Let me know how to find a record if something magic didn't happen.
@dustymc I never edited the task since the bot_morphosource_media runs daily (and that is plenty), however, none of the media posted to MS on 2022-10-05 have been pulled in:
https://arctos.database.museum/guid/UCM:Herp:64759 https://arctos.database.museum/guid/UCM:Herp:67223 https://arctos.database.museum/guid/UCM:Herp:52560 https://arctos.database.museum/guid/UCM:Herp:52515 https://arctos.database.museum/guid/UCM:Herp:48325 https://arctos.database.museum/guid/UCM:Herp:58230 https://arctos.database.museum/guid/UCM:Herp:47446 https://arctos.database.museum/guid/UCM:Herp:41273 https://arctos.database.museum/guid/UCM:Herp:40117 https://arctos.database.museum/guid/UCM:Herp:39997 https://arctos.database.museum/guid/UCM:Herp:39912 https://arctos.database.museum/guid/UCM:Herp:39609 https://arctos.database.museum/guid/UCM:Herp:24616
These should have new 3D meshes alongside the existing CT Tiffs are already created in Arctos (see MS project for corresponding media IDs).
BUT, one thing I wanted to ask is if we can make this bot add some relevant metadata from MS. Usually I add the following:
I assume it is not possible to customize the bot?
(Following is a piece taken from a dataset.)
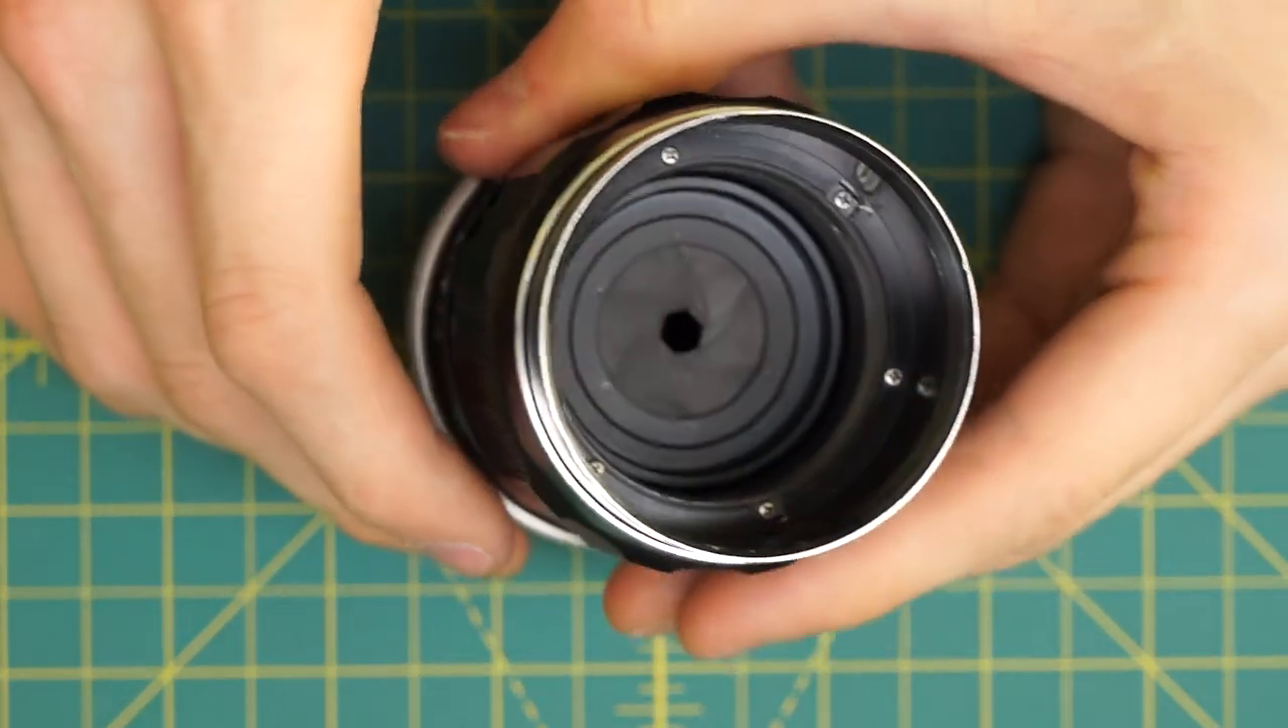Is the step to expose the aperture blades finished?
Yes.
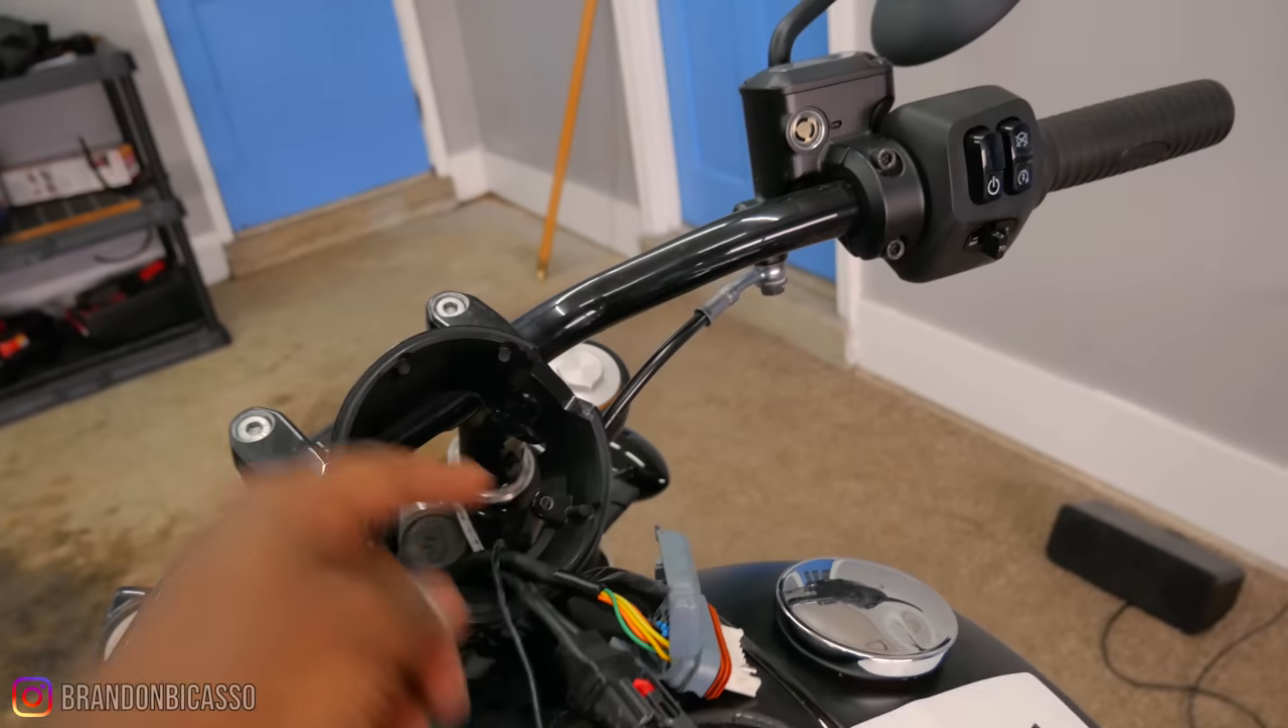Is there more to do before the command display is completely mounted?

I imagine it may be possible to pull in agent and date, but I'd also like to link a Project and generate a description, so I may end up just continuing with media bulkloads...
I'm checking MS by collection, which works out to be
and those aren't in there.
I'm very open to better ideas if you happen to know something I don't!
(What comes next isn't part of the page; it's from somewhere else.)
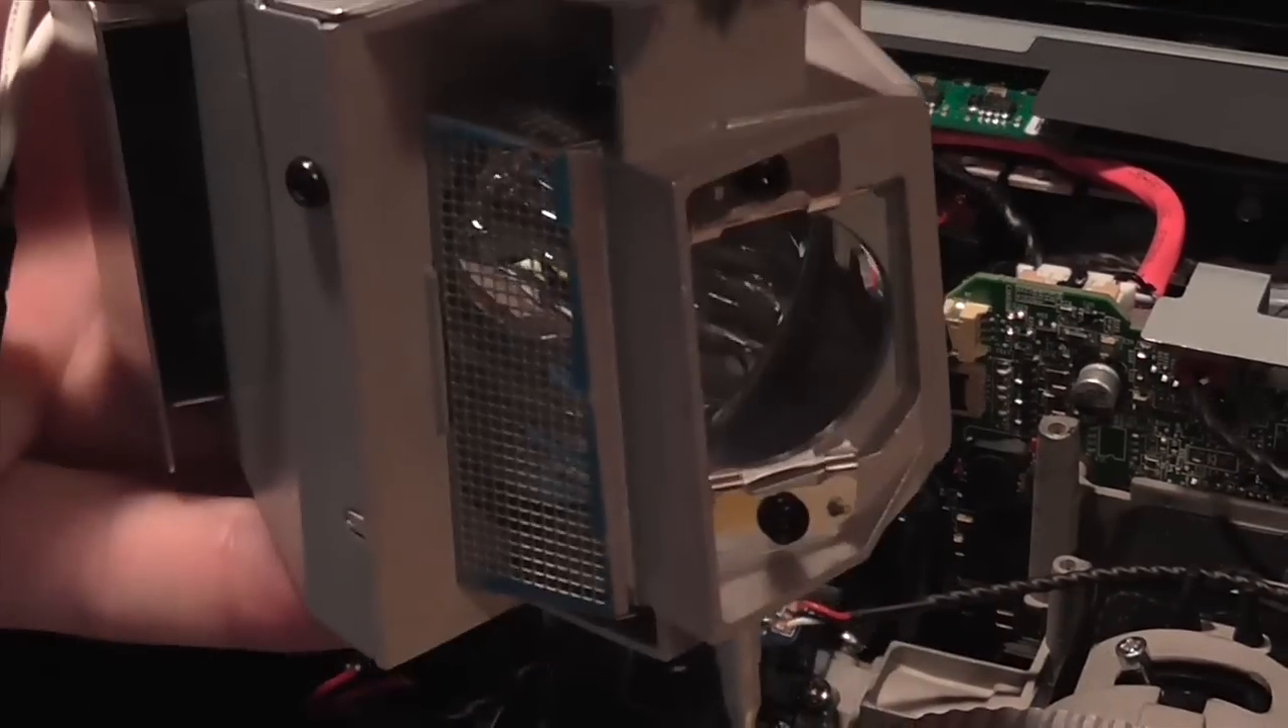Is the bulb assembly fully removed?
Yes.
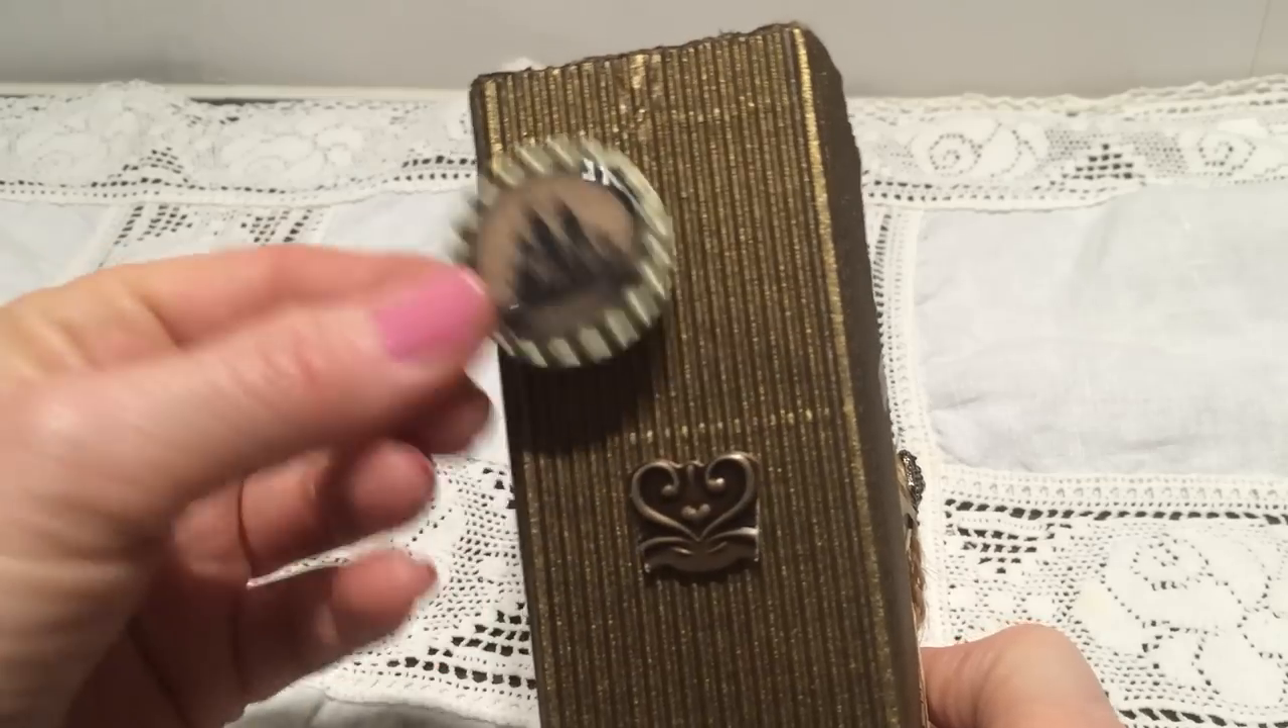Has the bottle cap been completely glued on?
No.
The bots can definitely be made different (maybe even smarter) but yea, magicking Agents from current data seems a bit optimistic. Hopefully as https://www.gbif.org/new-data-model matures those identifiers will be more shared and MS will come to believe that idigbio occurrences aren't real identifiers, but that's not much of a now-solution.
Strange, I'm not sure why its not finding these media. Anyhow, for now I'll stick with bulkloads for now so I can populate desired media metadata. I've revoked access for the media bot for UCM collections, but will keep the morphosource identifier bot so at least arks will be pulled into identifiers in addition to my manual media loads.
It's not finding the "physical-object" (which is in turn used to find Media). This bit fails:
and this bit (note its a different bot) is never attempted without that identifier:
There are several ways to link to data in MorphoSource. We should update our code table base URI and definitions so that we are correctly providing EITHER a specimen ID or a media ID under other_ID=MorphoSource (or simply create two values - MorphoSoruce Media ID and MorphoSource Specimen ID)...otherwise broken links are likely.